Minha cabeça pesava teimosa para trás, como que buscando contente, ar novo no espaço aberto sobre mim. Abdução voluntária. Ouvi lembranças concretas, recobrei a postura e visualizei sua chegada. Ela vinha maior que ultimamente. Quase irreconhecível. Mancava por querer correr. Me aproximei. Seus lábios vermelhos se entreabririam, mudos. Sua peruca pingava, escorrendo nossa casa pela rua. O corpinho do dourado preso entre as mechas sintéticas.

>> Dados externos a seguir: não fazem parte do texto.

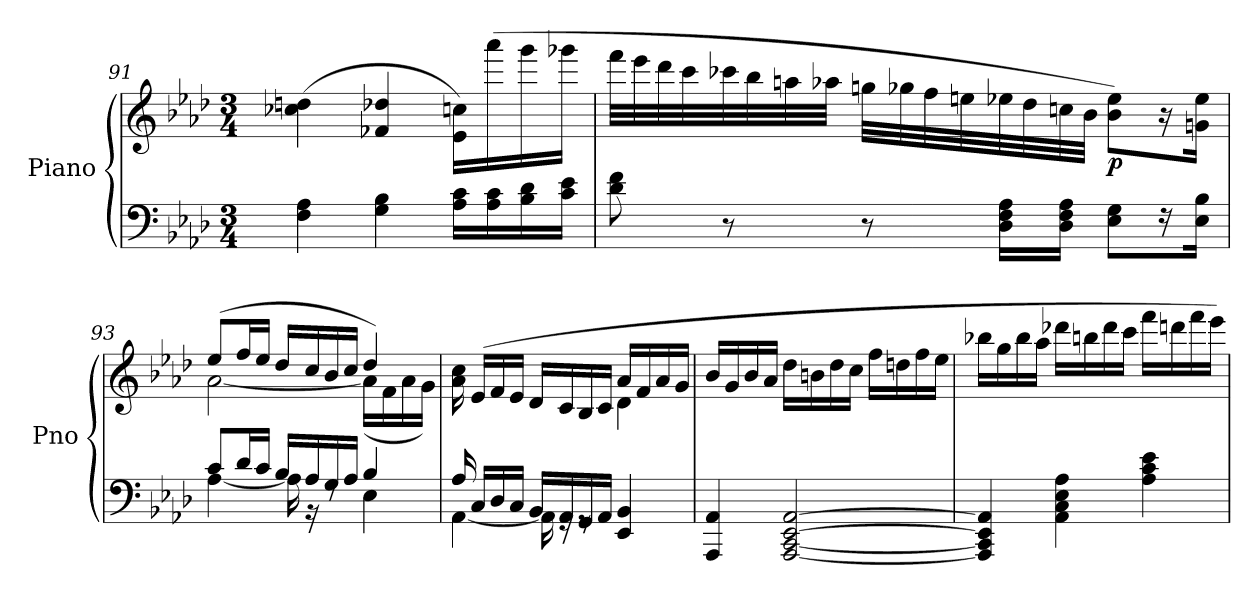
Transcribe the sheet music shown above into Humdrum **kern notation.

**kern	**kern	**dynam
*part1	*part1	*part1
*staff2	*staff1	*staff1/2
*I"Piano	*	*
*I'Pno	*	*
*clefF4	*clefG2	*
*k[b-e-a-d-]	*k[b-e-a-d-]	*
*M3/4	*M3/4	*
=91	=91	=91
4F\ 4A-\	(4cc-X\ 4ddn\	.
4G\ 4B-\	4f-X/ 4dd-X/	.
!	!	!LO:DY:b
16A-\ 16c\LL	16e-\ 16ccn\LL)	other-dynamics
16A-\ 16c\	(16aaa-\	.
16B-\ 16d-\	16ggg\	.
16c\ 16e-\JJ	16ggg-X\JJ	.
!!LO:LB:g=z
=92	=92	=92
8d-\ 8f\	32fff\LLL	.
.	32eee-\	.
.	32ddd-\	.
.	32ccc\	.
8r	32ccc-X\	.
.	32bb-\	.
.	32aan\	.
.	32aa-X\JJJ	.
8r	32ggn\LLL	.
.	32gg-X\	.
.	32ff\	.
.	32een\	.
!	!	!LO:DY:b
16D-\ 16F\ 16A-\LL	32ee-X\	other-dynamics
.	32dd-\	.
16D-\ 16F\ 16A-\JJ	32ccn\	.
.	32b-\JJJ	.
!	!	!LO:DY:b
8E-\ 8G\L	8b-\ 8ee-\L)	p
16rF	16r	.
16E-\ 16B-\Jk	16gn\ 16ee-\Jk	.
=93	=93	=93
*^	*^	*
!	!	!	!	!LO:DY:b
8c/L	[4A-\	(8ee-/L	[2a-\	other-dynamics
16d-/L	.	16ff/L	.	.
16c/JJ	.	16ee-/JJ	.	.
16B-/LL	16A-\]	16dd-/LL	.	.
16A-/	16r	16cc/	.	.
16G/	8rF	16b-/	.	.
16A-/JJ	.	16cc/JJ	.	.
4B-/	4E-\	4dd-/)	(16a-\LL]	.
.	.	.	16f\	.
.	.	.	16a-\	.
.	.	.	16g\JJ)	.
!!LO:LB:g=z	!!
=94	=94	=94	=94	=94
16A-/	[4AA-\	16a-\ 16cc\	2ryy	.
16C/LL	.	(16e-/LL	.	.
16D-/	.	16f/	.	.
16C/JJ	.	16e-/JJ	.	.
16BB-/LL	16AA-\]	16d-/LL	.	.
16AA-/	16rGG	16c/	.	.
16GG/	8rGG	16B-/	.	.
16AA-/JJ	.	16c/JJ	.	.
4EE-/ 4BB-/	4ryy	(16a-/LL	4d-\)	.
.	.	16f/	.	.
.	.	16a-/	.	.
.	.	16g/JJ	.	.
*v	*v	*	*	*
*	*v	*v	*
!!LO:LB:g=z
=95	=95	=95
4AAA-/ 4AA-/	16b-/LL	.
.	16g/	.
.	16b-/	.
.	16a-/JJ	.
[2AAA-/ [2CC/ [2EE-/ [2AA-/	16dd-\LL	.
.	16bn\	.
.	16dd-\	.
.	16cc\JJ	.
.	16ff\LL	.
.	16ddn\	.
.	16ff\	.
.	16ee-\JJ	.
=96	=96	=96
4AAA-/] 4CC/] 4EE-/] 4AA-/]	16bb-X\LL	.
.	16gg\	.
.	16bb-\	.
.	16aa-\JJ	.
4AA-\ 4C\ 4E-\ 4A-\	16ddd-X\LL	.
.	16bbn\	.
.	16ddd-\	.
.	16ccc\JJ	.
4A-\ 4c\ 4e-\	16fff\LL	.
.	16dddn\	.
.	16fff\	.
.	16eee-\JJ)	.
=	=	=
*-	*-	*-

- Não agüentei esperar. – ela gaguejou.
- Eu já iria voltar.
- Mesmo que sim, tive que vir.
- Fico feliz; acredite.
- Eu torcia por isso.

Retirei o peixinho frio de sua cabeleira. Ela, surpresa:

- Pobrezinho...
- Ele parece feliz.
- Não reparei. Tinha pressa.
- Deve ter vivido um pouco disso, por instantes.
- Quanto tempo um peixe sobrevive fora d`água?
- Se foram poucos segundos, foram os melhores de sua vida.

Suas mãos em minha nuca. Seu nariz tocando o meu. Me olhou com sobra de verdade:

- Do aquário... nos desfazemos?
- Concordo.
- Enterramos ele? – pegou o peixe de minhas mãos, com delicadeza.
- Muito melhor... ele entra no samba.
- Imortal...
- Na última estrofe, rimando com beijinho estalado.

Acomodou o pequeno cadáver no copo de cerveja já quente e, com respeito e pesar sinceros, elevou o túmulo provisório sobre a cabeça. O bloco reverenciou o que percebeu ser de suma importância pro momento, numa compaixão gratuita que pouco se pode imaginar por aí. E se permitiram dançar pra esquecer de alguma coisa que agora já mal lembravam.